━━ Passage ━━

Today, Rodents With Psoriasis; Tomorrow, Super-Brainy Mice!
The HLA-B27 is one sorry rat. Bred--or built--by the DNA designers at GenPharm International, the recombinant rodent is genetically altered to suffer the afflictions of arthritis, psoriasis and inflammatory bowel disease. You can take him home for $285.
If your taste runs to precancerous mice, consider GenPharm’s best-selling TSG-p53 “knockout” mouse for $155--a creature with its p53 gene (the one implicated in many cancers) effectively “knocked out” of its genome.
Not good enough? “We do ‘custom-tailor’ mice,” notes GenPharm corporate development director Howard B. Rosen. “We view them as the canvas upon which we do these genetic transplantations.”
In fact, these genomic canvases are fast becoming the new mass medium for biomedical innovation. Much as sculptors carve stone and cinematographers light film, molecular biologists now struggle to genetically manipulate their mammals into research masterpieces. Where Gregor Mendel had his pea patch, Caltech’s Thomas Hunt Morgan bred drosophilae (fruit flies) and an entire era of budding molecular biologists was raised twiddling E. coli bacteria, it’s clear that the next generation of experimental media is now scurrying in.
From Caltech to the Pasteur Institute to the National Institutes of Health, these four-legged “biomedia” will ultimately determine which human diseases get cured and when. The better-engineered the mammal, the better--and, possibly, more cost-effective--the medical options for humans.
Consequently, this transition will have as big an impact on the future of biology as the shift from printing presses to video technology has had on pop culture. A mouse-based world looks and feels different from one viewed through microorganisms.

━━━

What to do: Return the article on lab mice word for word, between "In fact, these" and "options for humans.", inclusive. The material that comes next is separate from the article on lab mice.

━━ Data for analysis ━━

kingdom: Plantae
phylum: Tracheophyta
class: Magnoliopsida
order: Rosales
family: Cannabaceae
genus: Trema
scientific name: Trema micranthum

━━━

Exercise output:
In fact, these genomic canvases are fast becoming the new mass medium for biomedical innovation. Much as sculptors carve stone and cinematographers light film, molecular biologists now struggle to genetically manipulate their mammals into research masterpieces. Where Gregor Mendel had his pea patch, Caltech’s Thomas Hunt Morgan bred drosophilae (fruit flies) and an entire era of budding molecular biologists was raised twiddling E. coli bacteria, it’s clear that the next generation of experimental media is now scurrying in.
From Caltech to the Pasteur Institute to the National Institutes of Health, these four-legged “biomedia” will ultimately determine which human diseases get cured and when. The better-engineered the mammal, the better--and, possibly, more cost-effective--the medical options for humans.